Sono necessarie delle azioni strategiche che mirino a riportare l’Italia a riprendere centralità nei commerci tra Europa e resto del mondo al Centro del Mediterraneo.
Puntare sui porti del Sud ed, in particolare, su quello di Gioia Tauro,
rappresenterebbe una grande opportunità di sviluppo, un grande impulso
alla crescita di un territorio abbandonato a sé stesso da decenni.
Figura 6 Possibile rotta con attivazione del Corridoio TAC (Treni Alta Capacità) Adriatico
- LE NOSTRE PROPOSTE
- Avvio delle opere pubbliche infrastrutturali necessarie ad iniziare il percorso per il recupero dell’Equità Territoriale, nulla di più nulla di meno di quanto già previsto dalla Costituzione, ovvero: ”È compito della Repubblica rimuovere gli ostacoli di ordine economico e sociale, che, limitando di fatto la libertà e l'eguaglianza dei cittadini, impediscono il pieno sviluppo della persona umana e l'effettiva partecipazione di tutti i lavoratori all'organizzazione politica, economica e sociale del Paese.”
- Visto che la disomogeneità territoriale presente in Italia è talmente ampia da non avere eguali nella UE, l’avvio delle opere pubbliche, oltre agli investimenti ordinari, dovrà prevedere:
- Definizione di un Fondo per il Riequilibrio destinato alla riduzione del GAP infrastrutturale fino al raggiungimento dell’equilibrio.
- Per ogni opera pubblica realizzata in Italia una quota pari ad una percentuale del suo costo di realizzazione e dei ricavi provenienti dal suo utilizzo deve essere destinata al fondo.
Si evidenziano di seguito alcuni interventi strategici che potrebbero rappresentare la svolta per il Mezzogiorno ma, anche, per il Paese intero:
- Estensione della linea Alta velocità fino a Reggio Calabria e su territorio Siciliano
- Per garantire continuità alla linea ferroviaria nonché velocizzare e render epiù efficienti gli spostamenti su gomma, a tutto vantaggio di flussi turistici e di merci, costruzione del Ponte Sullo Stretto partendo dal progetto esistente bloccato nel 2012 da Governo Monti
- Definizione di un aeroporto Gate intercontinentale all’interno di una delle Regioni Meridionali
- Potenziamento del Porto di Gioia Tauro e collegamento ferroviario con il corridoio TAC (Treni ad Alta Capacità) Adriatico
- Stanziamento di fondi per la manutenzione straordinaria della rete stradale statale gravemente colpita da dissesto idrogeologico diffuso
Gli interventi sopra citati devono essere intesi come facenti parte di un progetto lungimirante il cui obiettivo sia il rilancio di tutto il Paese per mezzo dello sviluppo del Mezzogiorno.

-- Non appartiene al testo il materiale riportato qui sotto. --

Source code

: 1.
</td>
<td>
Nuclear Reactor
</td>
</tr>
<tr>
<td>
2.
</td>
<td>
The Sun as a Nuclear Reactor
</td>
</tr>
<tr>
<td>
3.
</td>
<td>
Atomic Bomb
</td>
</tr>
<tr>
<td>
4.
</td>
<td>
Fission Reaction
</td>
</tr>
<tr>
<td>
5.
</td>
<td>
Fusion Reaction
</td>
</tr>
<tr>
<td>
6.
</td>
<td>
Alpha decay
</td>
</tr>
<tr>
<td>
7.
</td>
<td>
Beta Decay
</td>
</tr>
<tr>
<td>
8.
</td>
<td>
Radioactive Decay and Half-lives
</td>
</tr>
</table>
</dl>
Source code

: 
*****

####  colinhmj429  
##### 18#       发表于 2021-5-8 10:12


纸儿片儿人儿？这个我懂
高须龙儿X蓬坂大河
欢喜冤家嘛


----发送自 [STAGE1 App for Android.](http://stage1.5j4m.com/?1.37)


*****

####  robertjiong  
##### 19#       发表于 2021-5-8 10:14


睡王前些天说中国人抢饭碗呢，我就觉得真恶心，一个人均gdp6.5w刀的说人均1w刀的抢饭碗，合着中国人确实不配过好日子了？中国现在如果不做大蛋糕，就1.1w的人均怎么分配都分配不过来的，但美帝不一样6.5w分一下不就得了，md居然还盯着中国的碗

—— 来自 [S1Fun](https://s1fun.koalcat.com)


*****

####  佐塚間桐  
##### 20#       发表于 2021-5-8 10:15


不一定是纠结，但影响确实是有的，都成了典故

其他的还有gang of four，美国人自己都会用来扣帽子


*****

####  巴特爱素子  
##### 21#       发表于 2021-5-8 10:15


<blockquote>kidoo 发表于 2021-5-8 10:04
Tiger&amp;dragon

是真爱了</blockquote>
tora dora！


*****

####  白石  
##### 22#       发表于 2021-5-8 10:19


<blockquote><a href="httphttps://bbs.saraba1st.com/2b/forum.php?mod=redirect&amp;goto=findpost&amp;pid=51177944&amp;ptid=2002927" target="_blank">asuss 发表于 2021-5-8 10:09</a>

Non si può prescindere dalla definizione di una rete di infrastrutture interconnesse e si deve assolutamente evitare di realizzare delle oasi nel deserto. Un super aeroporto è inutile se non è collegato ai centri di interesse per mezzo di linee ferroviarie o stradali di un livello adeguato. Così come un porto come quello di Gioia Tauro non potrà mai diventare strategico se isolato dalla rete ferroviaria.